Als erste Medien können das neue Newsportal eXXpress und die Aufdeckerplattform eu-Infothek.com das ganze, bisher geheim gehaltene Mail des Ibiza-Detektiv Julian H. veröffentlichen, das der seit Wochen in U-Haft sitzende Haupttatverdächtige im Mai 2019 verfasst und abgeschickt hat: In diesem Brief an Bundespräsident Alexander Van der Bellen erklärt H. deutlich, dass er sich “in ein heikles Medienprojekt” eingebracht hat. Diese Klarheit der Aussage erzwingt die Frage, was die Mitarbeiter des Präsidenten daran nicht verstanden haben sollen: Was könnte ein “Medienprojekt”, das die “Korruptionsanfälligkeit der FPÖ” zeigen soll, jetzt sein? Und wenn noch ein gewisses Manko im Verständnis der Sachlage in der Präsidentschaftskanzlei geherrscht hätte – warum wurde nicht bei der E-Mail-Adresse rückgefragt?

Der Brief wurde im Mai 2019 versendet

Ex-Mitarbeiter von VdB hat Ibiza-Detektiv zuvor getroffen

Die Mitarbeiter in der Hofburg hätten jedenfalls das Mail “archiviert”, also irgendwo in eine Mappe gelegt, diese dann in einen Ordner und den dann in einen Schrank gestellt. Das kann natürlich so gewesen sein. Allerdings könnte dieses Mail die Präsidentschaftskanzlei auch nicht sonderlich überrascht haben und war vielleicht deshalb nicht von größerer Bedeutung: Immerhin hatte ein früherer Wahlkampfhelfer von Alexander Van der Bellen bereits in der Vorwoche Kontakt zum Haupttatverdächtigen im Video-Krimi. Der grüne Regionalpolitiker, der jetzt im Kabinett von Vizekanzler Werner Kogler arbeitet, hat Detektiv Julian H. im Hotel “Melia” auf der Wiener Donauplatte getroffen. Unter seltsamen Umständen und nach Unterzeichnung einer “Schweigeverpflichtung” durfte der Grüne dann Sequenzen aus dem Strache-Video sehen. Auch bei der Zeugeneinvernahme durch das Bundeskriminalamt hat der Grüne beteuert, niemanden außer seiner Lebensgefährtin von dem Video erzählt zu haben.
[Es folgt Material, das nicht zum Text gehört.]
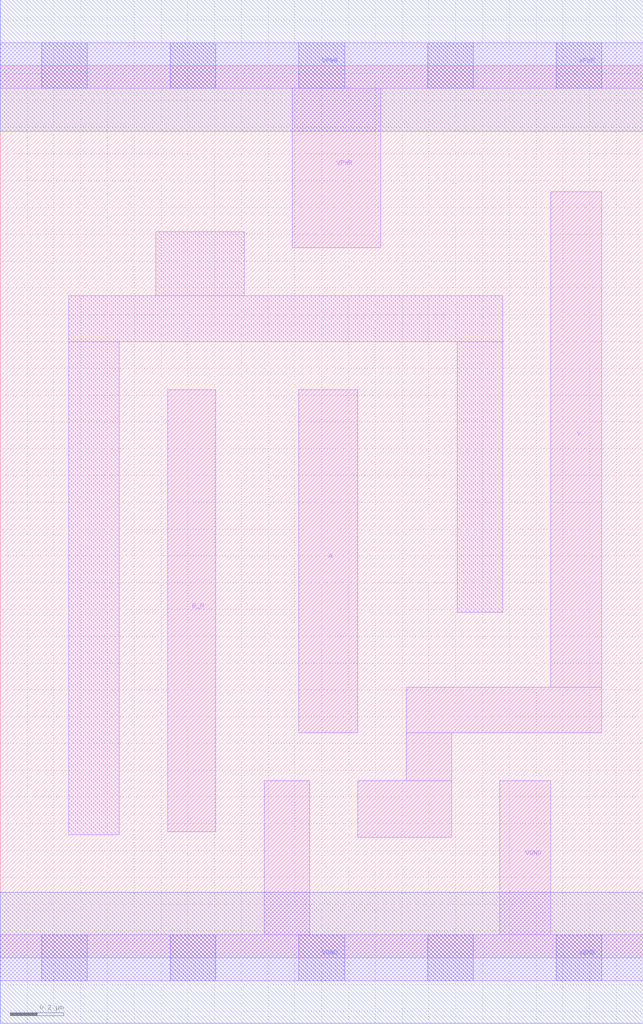
<source format=lef>
# Copyright 2020 The SkyWater PDK Authors
#
# Licensed under the Apache License, Version 2.0 (the "License");
# you may not use this file except in compliance with the License.
# You may obtain a copy of the License at
#
#     https://www.apache.org/licenses/LICENSE-2.0
#
# Unless required by applicable law or agreed to in writing, software
# distributed under the License is distributed on an "AS IS" BASIS,
# WITHOUT WARRANTIES OR CONDITIONS OF ANY KIND, either express or implied.
# See the License for the specific language governing permissions and
# limitations under the License.
#
# SPDX-License-Identifier: Apache-2.0

VERSION 5.7 ;
  NAMESCASESENSITIVE ON ;
  NOWIREEXTENSIONATPIN ON ;
  DIVIDERCHAR "/" ;
  BUSBITCHARS "[]" ;
UNITS
  DATABASE MICRONS 200 ;
END UNITS
MACRO sky130_fd_sc_lp__nor2b_m
  CLASS CORE ;
  SOURCE USER ;
  FOREIGN sky130_fd_sc_lp__nor2b_m ;
  ORIGIN  0.000000  0.000000 ;
  SIZE  2.400000 BY  3.330000 ;
  SYMMETRY X Y R90 ;
  SITE unit ;
  PIN A
    ANTENNAGATEAREA  0.126000 ;
    DIRECTION INPUT ;
    USE SIGNAL ;
    PORT
      LAYER li1 ;
        RECT 1.115000 0.840000 1.335000 2.120000 ;
    END
  END A
  PIN B_N
    ANTENNAGATEAREA  0.126000 ;
    DIRECTION INPUT ;
    USE SIGNAL ;
    PORT
      LAYER li1 ;
        RECT 0.625000 0.470000 0.805000 2.120000 ;
    END
  END B_N
  PIN Y
    ANTENNADIFFAREA  0.228900 ;
    DIRECTION OUTPUT ;
    USE SIGNAL ;
    PORT
      LAYER li1 ;
        RECT 1.335000 0.450000 1.685000 0.660000 ;
        RECT 1.515000 0.660000 1.685000 0.840000 ;
        RECT 1.515000 0.840000 2.245000 1.010000 ;
        RECT 2.055000 1.010000 2.245000 2.860000 ;
    END
  END Y
  PIN VGND
    DIRECTION INOUT ;
    USE GROUND ;
    PORT
      LAYER li1 ;
        RECT 0.000000 -0.085000 2.400000 0.085000 ;
        RECT 0.985000  0.085000 1.155000 0.660000 ;
        RECT 1.865000  0.085000 2.055000 0.660000 ;
      LAYER mcon ;
        RECT 0.155000 -0.085000 0.325000 0.085000 ;
        RECT 0.635000 -0.085000 0.805000 0.085000 ;
        RECT 1.115000 -0.085000 1.285000 0.085000 ;
        RECT 1.595000 -0.085000 1.765000 0.085000 ;
        RECT 2.075000 -0.085000 2.245000 0.085000 ;
      LAYER met1 ;
        RECT 0.000000 -0.245000 2.400000 0.245000 ;
    END
  END VGND
  PIN VPWR
    DIRECTION INOUT ;
    USE POWER ;
    PORT
      LAYER li1 ;
        RECT 0.000000 3.245000 2.400000 3.415000 ;
        RECT 1.090000 2.650000 1.420000 3.245000 ;
      LAYER mcon ;
        RECT 0.155000 3.245000 0.325000 3.415000 ;
        RECT 0.635000 3.245000 0.805000 3.415000 ;
        RECT 1.115000 3.245000 1.285000 3.415000 ;
        RECT 1.595000 3.245000 1.765000 3.415000 ;
        RECT 2.075000 3.245000 2.245000 3.415000 ;
      LAYER met1 ;
        RECT 0.000000 3.085000 2.400000 3.575000 ;
    END
  END VPWR
  OBS
    LAYER li1 ;
      RECT 0.255000 0.460000 0.445000 2.300000 ;
      RECT 0.255000 2.300000 1.875000 2.470000 ;
      RECT 0.580000 2.470000 0.910000 2.710000 ;
      RECT 1.705000 1.290000 1.875000 2.300000 ;
  END
END sky130_fd_sc_lp__nor2b_m

</source>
Der Haupttatverdächtige schreibt von einer "drohenden Prognose" - die Hofburg ignorierte das Mail.

Der mollige Ibiza-Detektiv dürfte aber bei dem kurzen Treffen auf Koglers jetzigen Kabinett-Mitarbeiter irgendwie beeindruckt haben: Wie der Grüne dann bei der Einvernahme vor dem Bundeskriminalamt zugegeben hat, hatte er noch elf Monate lang über die Verschlüsselungs-Nachrichtendienste Threema und Signal “immer wieder” Kontakt mit dem mittlerweile per europäischen Haftbefehl gesuchten Detektiv. Dass sein Handy von der Staatsanwaltschaft beschlagnahmt worden ist und dieser Chat-Verlauf von Forensikern der Kripo ausgewertet wird, ist bisher nicht bekannt – vielleicht sind aktuell auch alle Kapazitäten bei der Suche nach weiteren Emoji-SMS von Mitgliedern der Bundesregierung ausgelastet.